Nope, I learned that S&W stopped making the 431PD (.32 Magnum, double action, exposed hammer) in 2008. I'd love to have one - especially to have that sixth round - but in all my looking, I have not find one locally or online for less than $500, and a couple LNIB examples were pushing nine bills!

So, I took the plunge and bought a SS Undercoverette online for $325. We'll see if I made the right choice. 
I'll report back how I like it once my local FFL gets it to me and I have a chance to take it to the range.


----------



## denner

Tanshanomi said:


> Nope, I learned that S&W stopped making the 431PD (.32 Magnum, double action, exposed hammer) in 2008. I'd love to have one - especially to have that sixth round - but in all my looking, I have not find one locally or online for less than $500, and a couple LNIB examples were pushing nine bills!
> 
> So, I took the plunge and bought a SS Undercoverette online for $325. We'll see if I made the right choice.
> I'll report back how I like it once my local FFL gets it to me and I have a chance to take it to the range.
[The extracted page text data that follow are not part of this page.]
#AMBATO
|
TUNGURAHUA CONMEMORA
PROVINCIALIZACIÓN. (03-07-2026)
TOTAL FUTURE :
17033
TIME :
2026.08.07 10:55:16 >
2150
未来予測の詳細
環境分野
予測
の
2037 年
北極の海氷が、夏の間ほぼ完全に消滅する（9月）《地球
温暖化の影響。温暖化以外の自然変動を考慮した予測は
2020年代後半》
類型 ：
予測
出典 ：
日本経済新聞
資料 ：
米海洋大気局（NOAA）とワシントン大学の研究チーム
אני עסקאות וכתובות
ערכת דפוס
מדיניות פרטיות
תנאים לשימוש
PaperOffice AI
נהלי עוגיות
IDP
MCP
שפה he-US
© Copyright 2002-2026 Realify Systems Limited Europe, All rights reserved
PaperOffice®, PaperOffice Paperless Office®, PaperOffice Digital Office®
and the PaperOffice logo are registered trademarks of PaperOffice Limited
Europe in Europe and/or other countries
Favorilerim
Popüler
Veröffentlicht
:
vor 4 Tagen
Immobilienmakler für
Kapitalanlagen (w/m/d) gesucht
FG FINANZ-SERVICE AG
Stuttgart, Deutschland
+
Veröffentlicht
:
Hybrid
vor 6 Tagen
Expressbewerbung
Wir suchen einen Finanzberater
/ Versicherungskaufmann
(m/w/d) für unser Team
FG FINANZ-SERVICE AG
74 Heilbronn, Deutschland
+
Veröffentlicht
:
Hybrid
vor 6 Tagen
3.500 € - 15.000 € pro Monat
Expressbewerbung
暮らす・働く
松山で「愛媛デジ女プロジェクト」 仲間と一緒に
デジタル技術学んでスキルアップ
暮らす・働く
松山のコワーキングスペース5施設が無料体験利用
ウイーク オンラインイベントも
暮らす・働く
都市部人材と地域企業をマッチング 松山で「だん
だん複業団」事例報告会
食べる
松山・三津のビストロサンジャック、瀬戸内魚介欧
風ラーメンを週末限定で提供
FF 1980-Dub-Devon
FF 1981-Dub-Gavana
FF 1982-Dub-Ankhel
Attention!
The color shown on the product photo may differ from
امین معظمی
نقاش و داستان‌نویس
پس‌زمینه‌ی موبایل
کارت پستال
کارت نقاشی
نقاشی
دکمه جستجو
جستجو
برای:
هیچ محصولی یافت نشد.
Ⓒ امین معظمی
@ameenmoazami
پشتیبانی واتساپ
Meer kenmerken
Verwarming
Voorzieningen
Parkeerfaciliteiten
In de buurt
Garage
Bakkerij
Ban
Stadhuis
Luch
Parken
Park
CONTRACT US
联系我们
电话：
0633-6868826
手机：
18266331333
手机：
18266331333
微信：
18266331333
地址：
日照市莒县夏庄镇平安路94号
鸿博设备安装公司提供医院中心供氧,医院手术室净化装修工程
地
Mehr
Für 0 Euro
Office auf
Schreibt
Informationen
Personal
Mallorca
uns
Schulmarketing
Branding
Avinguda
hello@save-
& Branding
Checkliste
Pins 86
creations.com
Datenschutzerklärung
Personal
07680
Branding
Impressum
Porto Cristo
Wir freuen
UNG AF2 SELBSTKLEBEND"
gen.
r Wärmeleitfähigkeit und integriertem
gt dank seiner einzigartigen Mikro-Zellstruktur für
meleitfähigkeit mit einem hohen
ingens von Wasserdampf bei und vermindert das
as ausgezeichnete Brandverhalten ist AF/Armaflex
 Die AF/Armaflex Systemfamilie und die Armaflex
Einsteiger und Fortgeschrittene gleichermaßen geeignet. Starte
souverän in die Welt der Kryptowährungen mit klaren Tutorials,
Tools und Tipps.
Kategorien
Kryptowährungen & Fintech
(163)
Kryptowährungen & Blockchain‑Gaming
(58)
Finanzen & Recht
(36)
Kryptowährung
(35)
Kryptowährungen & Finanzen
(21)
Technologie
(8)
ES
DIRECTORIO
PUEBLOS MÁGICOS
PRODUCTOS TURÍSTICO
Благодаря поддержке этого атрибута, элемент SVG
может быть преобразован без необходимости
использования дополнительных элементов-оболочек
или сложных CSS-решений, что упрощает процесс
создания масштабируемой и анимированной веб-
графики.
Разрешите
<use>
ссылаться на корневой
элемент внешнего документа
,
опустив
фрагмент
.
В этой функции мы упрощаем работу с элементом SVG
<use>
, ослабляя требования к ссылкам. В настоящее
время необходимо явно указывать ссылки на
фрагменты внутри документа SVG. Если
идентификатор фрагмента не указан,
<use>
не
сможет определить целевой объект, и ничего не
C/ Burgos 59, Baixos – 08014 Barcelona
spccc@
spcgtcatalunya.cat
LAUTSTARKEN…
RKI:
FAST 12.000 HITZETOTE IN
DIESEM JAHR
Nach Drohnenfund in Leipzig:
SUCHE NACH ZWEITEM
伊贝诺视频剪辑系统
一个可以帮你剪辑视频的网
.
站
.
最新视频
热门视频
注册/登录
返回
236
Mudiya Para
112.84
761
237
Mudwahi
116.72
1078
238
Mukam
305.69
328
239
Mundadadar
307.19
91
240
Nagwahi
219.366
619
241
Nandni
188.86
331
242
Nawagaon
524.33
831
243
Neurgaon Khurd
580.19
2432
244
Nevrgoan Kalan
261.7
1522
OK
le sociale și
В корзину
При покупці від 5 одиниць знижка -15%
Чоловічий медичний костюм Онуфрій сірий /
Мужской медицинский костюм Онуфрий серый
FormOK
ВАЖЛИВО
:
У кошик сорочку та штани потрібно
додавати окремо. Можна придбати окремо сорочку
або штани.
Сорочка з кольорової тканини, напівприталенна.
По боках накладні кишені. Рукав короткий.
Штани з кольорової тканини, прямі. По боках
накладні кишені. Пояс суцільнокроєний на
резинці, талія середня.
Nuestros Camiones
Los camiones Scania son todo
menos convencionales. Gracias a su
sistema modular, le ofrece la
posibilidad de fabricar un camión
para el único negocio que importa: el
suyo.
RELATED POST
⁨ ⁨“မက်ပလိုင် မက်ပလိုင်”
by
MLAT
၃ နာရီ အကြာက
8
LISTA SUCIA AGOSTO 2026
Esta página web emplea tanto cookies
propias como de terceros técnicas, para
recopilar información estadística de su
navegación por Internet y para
Congrats, and I agree with your decision, that's a large price difference. Charter Arms should serve you well.


----------



## shootbrownelk

RK3369 said:


> man, ain't that the truth. I've bought enough cheap guns over the years to know that they never make you as happy as a "good" one will.


 That, and if you ever decide to sell the gun, the Charter Arms has pretty low resale value. The S&W on the other hand will probably bring close to, if not more than you paid for it. That's been my experience.


----------



## Tanshanomi

shootbrownelk said:


> That, and if you ever decide to sell the gun, the Charter Arms has pretty low resale value. The S&W on the other hand will probably bring close to, if not more than you paid for it. That's been my experience.


I didn't consider that. But on the other hand, I've sold exactly two guns in my life. The solution is always a bigger safe.


----------



## Steve M1911A1

Tanshanomi said:


> ...The solution is always a bigger safe.


Your solution = My solution.
It is always unfortunate that the new safe soon still isn't big enough.


----------



## Tanshanomi

Picked up my Undercoverette last week. Took it to the range Friday night. Overall, I am very pleased. A breeze to shoot and it has a pretty good trigger. I really enjoy shooting the .32 magnum cartridge.


----------